OH Hai Sgt. Johnson...wait...werent you with master chief and died since this ending takes a month later after all this shit since it takes place between halo 2 and 3?


----------



## Lazydabear (Sep 23, 2009)

NewfDraggie said:


> Stupid game, should have been free.
> It adds nothing to the story, the only actual thing it adds is a few (crappy) weapons and shit that makes no sense, master chief could "heal" because it was his shield recharging. ODST don't have shields...so basically it's a 'whut?'
> 
> The only thing I really enjoyed about halo was the story, the books and the games all offered insight on that and this seems stupid to me. Halo: Reach looks promising however.


 
Be happy Nathan Fillion is in the game be happy he's from Canada.


----------



## Lazydabear (Sep 23, 2009)

Crysix Corps said:


> ending creates a Time Paradox
> 
> 
> Spoiler
> ...


 

Heroic Mode he still alive.


----------



## Lucky WOLFIE (Sep 23, 2009)

Best game ever in my opinion.


----------



## LotsOfNothing (Sep 23, 2009)

Lucky WOLFIE said:


> Best game ever in my opinion.




Takes Halo's revolutionary gameplay mechanics and makes them even better.  ODST single-handedly puts all other shooters to shame.


----------



## CryoScales (Sep 23, 2009)

Lucky WOLFIE said:


> Best game ever in my opinion.

# EXTRACTED DATA

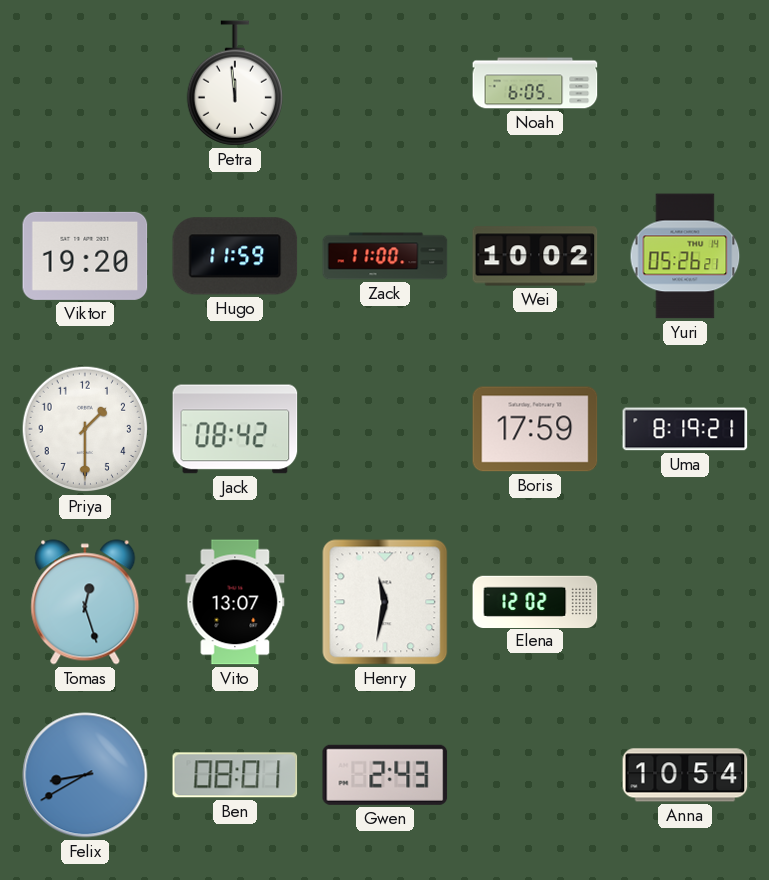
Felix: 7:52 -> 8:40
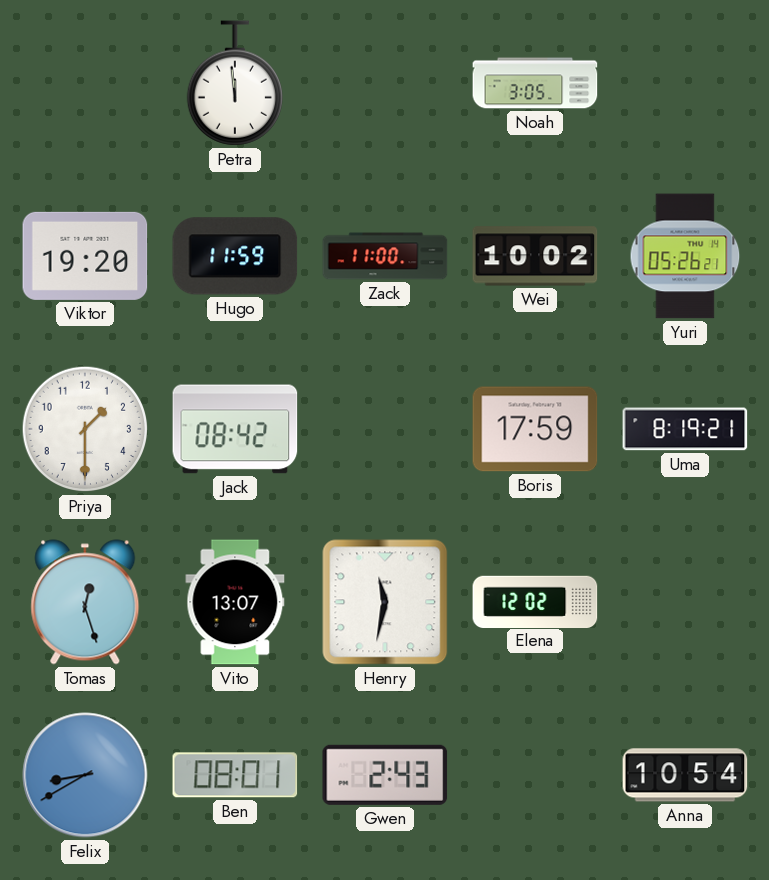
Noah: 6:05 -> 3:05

---

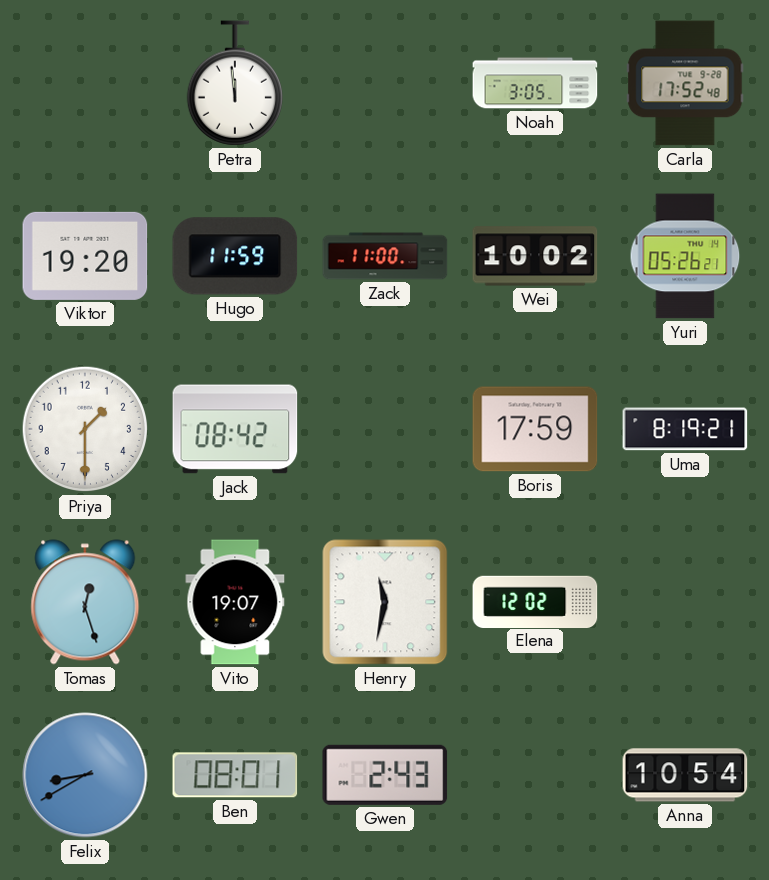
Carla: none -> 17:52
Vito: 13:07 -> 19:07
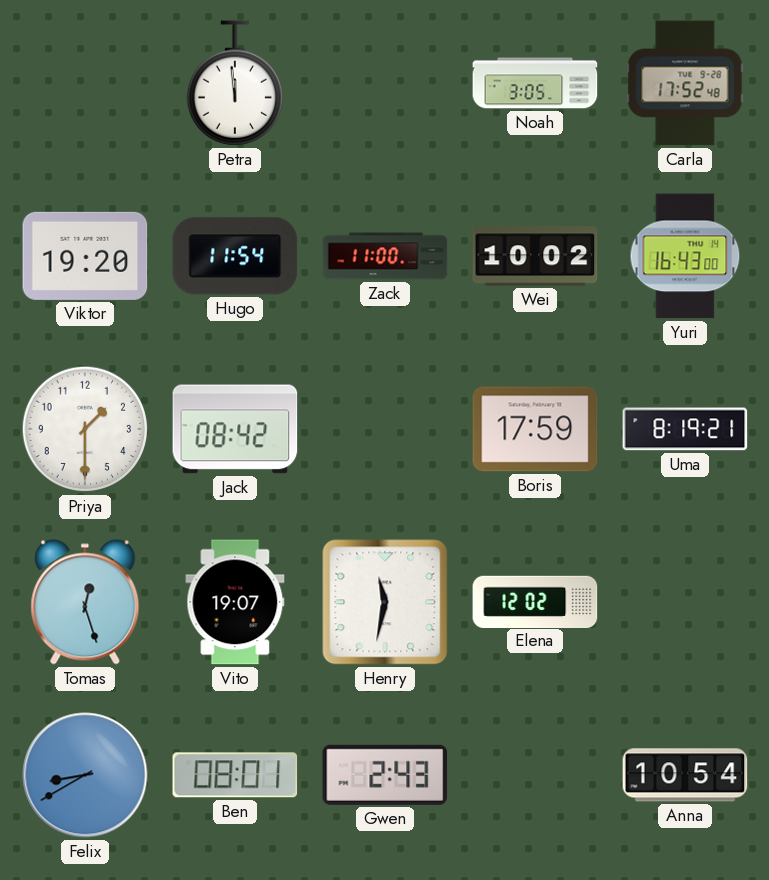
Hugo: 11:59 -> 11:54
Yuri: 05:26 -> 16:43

# TASKS TO CARRY OUT
1 – Copy the forum thread word for word from "Takes Halo's revolutionary" to "CryoScales (Sep 23, 2009)".
2 – Translate this sentence from the forum thread into Spanish: "ODST single-handedly puts all other shooters to shame."
The entries come from a separate source.

# SOLUTIONS BELOW
1 –
Takes Halo's revolutionary gameplay mechanics and makes them even better.  ODST single-handedly puts all other shooters to shame.


----------



## CryoScales (Sep 23, 2009)

2 – ODST, por sí solo, deja en ridículo a todos los demás juegos de disparos.